Nov 21 2017
Researchers from Imperial College London have developed a new method to write desired magnetic patterns onto nanowires, which could help computers to imitate the way human brain processes information. This new way to write magnetic information could present new opportunities for hardware neural networks.
Magnetic memory devices are used by many of today’s computer hardware, such as hard drives. These devices depend on magnetic states – the direction pointed by microscopic magnets – to encode and read data.
Unusual magnetic states – such as a point where three south poles meet – denote complex systems. These may behave in a way similar to many complex systems found in nature, for example the way human brains process information.
‘Neural networks’ are referred to computing systems that are developed to process information in ways similar to human brains. Powerful software-based neural networks already exist, for instance one such network recently defeated the human champion at the game ‘Go’. However, these neural networks run on traditional computer hardware and as a result their efficiency is rather limited.
Now, scientists from Imperial College London have developed a new way for writing magnetic information in any desired pattern, using magnetic force microscope – a tiny magnetic probe.
Thanks to this innovative writing method, a range of magnetic nanowires may be able to work as hardware neural networks – probably more efficiently and powerfully than software-based methods.

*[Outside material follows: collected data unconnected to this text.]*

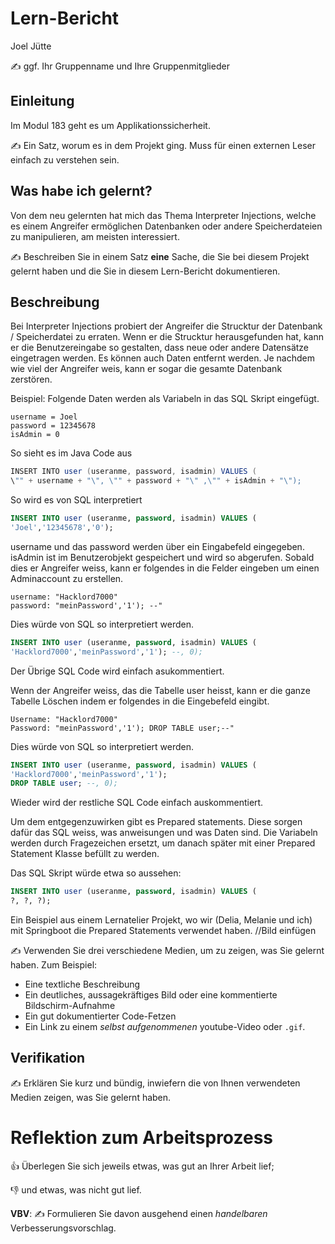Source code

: # Lern-Bericht
Joel Jütte

✍️ ggf. Ihr Gruppenname und Ihre Gruppenmitglieder

## Einleitung
Im Modul 183 geht es um Applikationssicherheit.

✍️ Ein Satz, worum es in dem Projekt ging. Muss für einen externen Leser einfach zu verstehen sein.

## Was habe ich gelernt?
Von dem neu gelernten hat mich das Thema Interpreter Injections, welche es einem Angreifer ermöglichen Datenbanken oder andere Speicherdateien zu manipulieren, am meisten interessiert. 

✍️ Beschreiben Sie in einem Satz **eine** Sache, die Sie bei diesem Projekt gelernt haben und die Sie in diesem Lern-Bericht dokumentieren.

## Beschreibung
Bei Interpreter Injections probiert der Angreifer die Strucktur der Datenbank / Speicherdatei  zu erraten. Wenn er die Strucktur herausgefunden hat, kann er die Benutzereingabe so gestalten, dass neue oder andere Datensätze eingetragen werden. Es können auch Daten entfernt werden. Je nachdem wie viel der Angreifer weis, kann er sogar die gesamte Datenbank zerstören. 

Beispiel: Folgende Daten werden als Variabeln in das SQL Skript eingefügt.

```
username = Joel
password = 12345678
isAdmin = 0
```

So sieht es im Java Code aus

```Java
INSERT INTO user (useranme, password, isadmin) VALUES (
\"" + username + "\", \"" + password + "\" ,\"" + isAdmin + "\");
```

So wird es von SQL interpretiert

```SQL
INSERT INTO user (useranme, password, isadmin) VALUES (
'Joel','12345678','0');
```

username und das password werden über ein Eingabefeld eingegeben. isAdmin ist im Benutzerobjekt gespeichert und wird so abgerufen. Sobald dies er Angreifer weiss, kann er folgendes in die Felder eingeben um einen Adminaccount zu erstellen. 

```
username: "Hacklord7000"
password: "meinPassword','1'); --"
```

Dies würde von SQL so interpretiert werden. 

```SQL
INSERT INTO user (useranme, password, isadmin) VALUES (
'Hacklord7000','meinPassword','1'); --, 0);
```

Der Übrige SQL Code wird einfach asukommentiert. 

Wenn der Angreifer weiss, das die Tabelle user heisst, kann er die ganze Tabelle Löschen indem er folgendes in die Eingebefeld eingibt. 

```
Username: "Hacklord7000"
Password: "meinPassword','1'); DROP TABLE user;--"
```

Dies würde von SQL so interpretiert werden. 

```SQL
INSERT INTO user (useranme, password, isadmin) VALUES (
'Hacklord7000','meinPassword','1');
DROP TABLE user; --, 0);
```

Wieder wird der restliche SQL Code einfach auskommentiert.

Um dem entgegenzuwirken gibt es Prepared statements. Diese sorgen dafür das SQL weiss, was anweisungen und was Daten sind. Die Variabeln werden durch Fragezeichen ersetzt, um danach später mit einer Prepared Statement Klasse befüllt zu werden. 

Das SQL Skript würde etwa so aussehen:

```SQL
INSERT INTO user (useranme, password, isadmin) VALUES (
?, ?, ?);
```

Ein Beispiel aus einem Lernatelier Projekt, wo wir (Delia, Melanie und ich) mit Springboot die Prepared Statements verwendet haben. 
//Bild einfügen 

✍️ Verwenden Sie drei verschiedene Medien, um zu zeigen, was Sie gelernt haben. Zum Beispiel:

* Eine textliche Beschreibung
* Ein deutliches, aussagekräftiges Bild oder eine kommentierte Bildschirm-Aufnahme
* Ein gut dokumentierter Code-Fetzen
* Ein Link zu einem *selbst aufgenommenen* youtube-Video oder `.gif`.

## Verifikation

✍️ Erklären Sie kurz und bündig, inwiefern die von Ihnen verwendeten Medien zeigen, was Sie gelernt haben.

# Reflektion zum Arbeitsprozess

👍 Überlegen Sie sich jeweils etwas, was gut an Ihrer Arbeit lief; 

👎 und etwas, was nicht gut lief.

**VBV**: ✍️ Formulieren Sie davon ausgehend einen *handelbaren* Verbesserungsvorschlag.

The researchers, from the Departments of Physics and Materials at Imperial College London, demonstrated their novel system by writing unique patterns that have never been seen before. The results of the study have been reported in Nature Nanotechnology.
With this new writing method, we open up research into ‘training’ these magnetic nanowires to solve useful problems. If successful, this will bring hardware neural networks a step closer to reality.
Dr Jack Gartside, first author from the Department of Physics
In addition to applications in computing, the new method can potentially be used for studying important aspects of complex systems, by generating far from optimal magnetic states (such as three south poles together) and observing the way system responds.